- [ASSIGNMENT]:
Output the lines below, from the first one through the line containing "Blanka z Plzně", as a JSON list of strings with one string per line and no blank lines.
==============================
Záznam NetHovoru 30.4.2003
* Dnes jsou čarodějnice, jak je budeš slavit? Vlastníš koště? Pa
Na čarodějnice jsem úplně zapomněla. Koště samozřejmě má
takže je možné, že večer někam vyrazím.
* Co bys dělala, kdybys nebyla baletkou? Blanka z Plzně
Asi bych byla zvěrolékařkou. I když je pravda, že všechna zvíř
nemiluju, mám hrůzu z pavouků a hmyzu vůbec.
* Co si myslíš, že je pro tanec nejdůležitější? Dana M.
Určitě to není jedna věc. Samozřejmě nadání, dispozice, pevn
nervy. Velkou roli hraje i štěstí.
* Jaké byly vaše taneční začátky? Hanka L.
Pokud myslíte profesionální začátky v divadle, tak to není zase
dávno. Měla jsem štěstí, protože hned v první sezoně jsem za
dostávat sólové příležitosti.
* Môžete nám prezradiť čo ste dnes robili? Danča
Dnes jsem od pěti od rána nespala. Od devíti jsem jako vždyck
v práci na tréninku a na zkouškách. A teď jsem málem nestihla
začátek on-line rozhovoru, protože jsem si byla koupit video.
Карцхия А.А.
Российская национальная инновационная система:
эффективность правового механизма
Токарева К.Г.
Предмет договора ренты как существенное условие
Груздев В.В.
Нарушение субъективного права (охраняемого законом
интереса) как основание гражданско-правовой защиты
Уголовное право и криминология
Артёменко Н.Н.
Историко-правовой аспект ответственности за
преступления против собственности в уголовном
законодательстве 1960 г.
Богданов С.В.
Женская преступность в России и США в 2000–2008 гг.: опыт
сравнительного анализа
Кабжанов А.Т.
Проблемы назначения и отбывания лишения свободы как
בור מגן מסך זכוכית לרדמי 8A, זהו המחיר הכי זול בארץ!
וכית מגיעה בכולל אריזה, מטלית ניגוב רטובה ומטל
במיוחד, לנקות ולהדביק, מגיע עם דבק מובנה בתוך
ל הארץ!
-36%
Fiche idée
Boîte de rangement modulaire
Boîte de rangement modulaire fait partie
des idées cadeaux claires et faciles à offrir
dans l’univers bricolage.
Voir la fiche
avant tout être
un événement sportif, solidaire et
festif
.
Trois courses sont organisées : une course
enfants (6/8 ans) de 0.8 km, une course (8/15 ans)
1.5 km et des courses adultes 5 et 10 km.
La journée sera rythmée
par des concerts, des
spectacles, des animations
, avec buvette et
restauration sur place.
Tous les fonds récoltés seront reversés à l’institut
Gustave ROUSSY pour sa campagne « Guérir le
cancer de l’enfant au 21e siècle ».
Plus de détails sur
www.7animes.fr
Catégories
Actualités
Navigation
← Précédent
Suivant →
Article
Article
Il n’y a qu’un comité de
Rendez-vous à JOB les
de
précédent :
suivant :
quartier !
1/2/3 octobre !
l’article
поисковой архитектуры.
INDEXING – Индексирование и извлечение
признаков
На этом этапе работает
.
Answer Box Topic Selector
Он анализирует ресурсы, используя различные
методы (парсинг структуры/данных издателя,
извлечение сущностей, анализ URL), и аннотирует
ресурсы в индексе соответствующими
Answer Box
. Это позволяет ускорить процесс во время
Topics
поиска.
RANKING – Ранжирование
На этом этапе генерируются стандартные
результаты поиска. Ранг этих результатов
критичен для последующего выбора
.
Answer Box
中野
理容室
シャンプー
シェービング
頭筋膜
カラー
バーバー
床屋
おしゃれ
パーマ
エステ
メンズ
==============================
- [EXERCISE SOLUTION]:
[
  "Záznam NetHovoru 30.4.2003",
  "* Dnes jsou čarodějnice, jak je budeš slavit? Vlastníš koště? Pa",
  "Na čarodějnice jsem úplně zapomněla. Koště samozřejmě má",
  "takže je možné, že večer někam vyrazím.",
  "* Co bys dělala, kdybys nebyla baletkou? Blanka z Plzně"
]